:: Trecho do texto ::
Podemos exemplificar por meio de algumas indagações: que poderia dizer a Ética
médica sobre o bem-estar se não tiver como ponto de referência a autonomia do pa-
ciente? Como determinar os limites da admissibilidade da eutanásia legalizada, sem a
autodeterminação do interessado? Mas a autonomia não é condição para a existência
apenas da Medicina e da Ética (Bioética), mas condição também para a vida do Direito
(Biodireito) em uma perspectiva democrática.
Podemos concluir que os discursos médico, ético e jurídico possuem estreito
entrelaçamento.
É importante para a bioética constatar que os corpos submetidos a uma medicalização já se encontram
juridicizados e vice-versa. A medicalização e juridicização são processos fundamentais que outorgam
signicado à interpretação do corpo como entidade cultural. Logo, mantêm a ética sob seu poder, tal
e como o demonstram abundantemente o direito e a medicina.5
Tais discursos põem na vida concreta os pontos de vista e significados de um corpo
fisiológico. Assim, fazem parte de situações como o nascer, o morrer ou uma interven-
ção médica.6 O Direito, a Ética e a Medicina expressam valores fundamentais de nossa
cultura. A maneira de cada um lidar com os problemas se faz por meio de uma visão
institucionalizada da realidade.
Broekman expressa bem a íntima relação entre os contextos médico e jurídico ao
expor que o paciente só se torna paciente quando assume a sua posição de sujeito de
direito, ou seja, que tem voz e autonomia de decisão.7
Mas quais seriam as diferenças entre a Bioética e o Biodireito?
Percebemos que, apesar da consagração dos termos “Bioética” e “Biodireito”, ainda
há certa névoa pairando sobre o campo de atuação dos mesmos.

:: Entradas de dados ::

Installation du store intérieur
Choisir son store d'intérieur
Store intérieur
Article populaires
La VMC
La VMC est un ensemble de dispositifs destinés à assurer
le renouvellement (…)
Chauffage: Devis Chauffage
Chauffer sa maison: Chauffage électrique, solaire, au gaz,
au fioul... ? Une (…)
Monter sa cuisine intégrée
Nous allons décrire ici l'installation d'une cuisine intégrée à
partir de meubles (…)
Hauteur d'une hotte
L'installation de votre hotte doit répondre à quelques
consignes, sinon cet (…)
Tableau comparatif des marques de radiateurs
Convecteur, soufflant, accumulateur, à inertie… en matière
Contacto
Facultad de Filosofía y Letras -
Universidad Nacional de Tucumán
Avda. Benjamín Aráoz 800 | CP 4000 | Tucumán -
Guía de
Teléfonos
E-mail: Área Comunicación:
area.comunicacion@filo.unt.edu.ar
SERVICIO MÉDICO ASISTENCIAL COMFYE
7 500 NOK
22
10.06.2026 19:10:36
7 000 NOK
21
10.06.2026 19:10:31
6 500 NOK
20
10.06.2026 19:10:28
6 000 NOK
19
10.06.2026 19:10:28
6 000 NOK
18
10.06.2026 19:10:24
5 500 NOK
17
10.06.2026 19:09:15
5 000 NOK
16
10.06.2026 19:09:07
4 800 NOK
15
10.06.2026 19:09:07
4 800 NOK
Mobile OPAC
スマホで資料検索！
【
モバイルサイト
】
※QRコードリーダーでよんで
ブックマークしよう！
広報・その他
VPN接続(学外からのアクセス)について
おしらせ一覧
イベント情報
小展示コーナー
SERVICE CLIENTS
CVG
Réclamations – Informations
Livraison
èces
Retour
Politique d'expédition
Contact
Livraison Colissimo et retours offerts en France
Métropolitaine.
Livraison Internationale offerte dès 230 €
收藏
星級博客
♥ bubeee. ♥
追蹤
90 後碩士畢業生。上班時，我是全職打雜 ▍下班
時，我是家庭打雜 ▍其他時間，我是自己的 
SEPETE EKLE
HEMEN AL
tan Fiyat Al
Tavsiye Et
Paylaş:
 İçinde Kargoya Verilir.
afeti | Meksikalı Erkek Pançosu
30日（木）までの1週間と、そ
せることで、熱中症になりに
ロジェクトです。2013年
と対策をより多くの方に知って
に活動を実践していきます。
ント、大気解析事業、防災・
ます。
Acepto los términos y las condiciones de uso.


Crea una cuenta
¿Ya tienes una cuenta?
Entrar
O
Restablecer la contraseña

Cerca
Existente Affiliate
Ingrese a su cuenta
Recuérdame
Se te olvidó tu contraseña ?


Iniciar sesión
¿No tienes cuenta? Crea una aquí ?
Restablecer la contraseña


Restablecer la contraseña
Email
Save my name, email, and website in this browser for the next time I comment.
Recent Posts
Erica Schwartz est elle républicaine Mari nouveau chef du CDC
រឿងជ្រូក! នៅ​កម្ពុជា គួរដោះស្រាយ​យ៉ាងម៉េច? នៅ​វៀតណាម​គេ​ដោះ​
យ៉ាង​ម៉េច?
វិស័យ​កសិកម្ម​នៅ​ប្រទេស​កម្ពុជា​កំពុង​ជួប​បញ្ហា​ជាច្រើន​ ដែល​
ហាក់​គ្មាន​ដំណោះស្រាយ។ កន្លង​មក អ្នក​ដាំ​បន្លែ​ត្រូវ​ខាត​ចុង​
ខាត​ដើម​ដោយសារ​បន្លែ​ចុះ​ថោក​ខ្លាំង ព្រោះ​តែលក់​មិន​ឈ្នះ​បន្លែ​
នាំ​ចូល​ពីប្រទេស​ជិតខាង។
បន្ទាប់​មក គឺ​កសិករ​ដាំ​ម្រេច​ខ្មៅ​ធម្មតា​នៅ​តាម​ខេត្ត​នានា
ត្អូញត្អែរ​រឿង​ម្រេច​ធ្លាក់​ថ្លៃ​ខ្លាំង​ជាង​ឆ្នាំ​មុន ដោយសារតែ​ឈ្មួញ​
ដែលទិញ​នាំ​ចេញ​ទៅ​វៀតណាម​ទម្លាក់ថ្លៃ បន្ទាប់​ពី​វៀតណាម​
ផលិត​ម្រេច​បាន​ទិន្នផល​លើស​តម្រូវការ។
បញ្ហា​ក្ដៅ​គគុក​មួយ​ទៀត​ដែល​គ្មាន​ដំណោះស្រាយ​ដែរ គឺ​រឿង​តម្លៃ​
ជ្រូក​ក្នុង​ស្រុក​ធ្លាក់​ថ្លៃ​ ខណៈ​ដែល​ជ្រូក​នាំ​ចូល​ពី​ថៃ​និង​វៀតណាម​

:: Problemas e tarefas ::
A. Reproduza fielmente a parte do trecho sobre bioética e biodireito que começa nas palavras "Broekman expressa bem" e vai até as palavras "e o Biodireito?", inclusive.
B. Com base no trecho sobre bioética e biodireito, responda:
(i) Qual autor, segundo o trecho, expressa bem a íntima relação entre os contextos médico e jurídico?
(ii) Quais dois processos são apontados como fundamentais para dar significado à interpretação do corpo como entidade cultural?
(iii) Quais três áreas, segundo o trecho, expressam valores fundamentais de nossa cultura?

:: Conjunto de respostas ::
A.
Broekman expressa bem a íntima relação entre os contextos médico e jurídico ao
expor que o paciente só se torna paciente quando assume a sua posição de sujeito de
direito, ou seja, que tem voz e autonomia de decisão.7
Mas quais seriam as diferenças entre a Bioética e o Biodireito?

B.
(i) Broekman.
(ii) A medicalização e a juridicização.
(iii) O Direito, a Ética e a Medicina.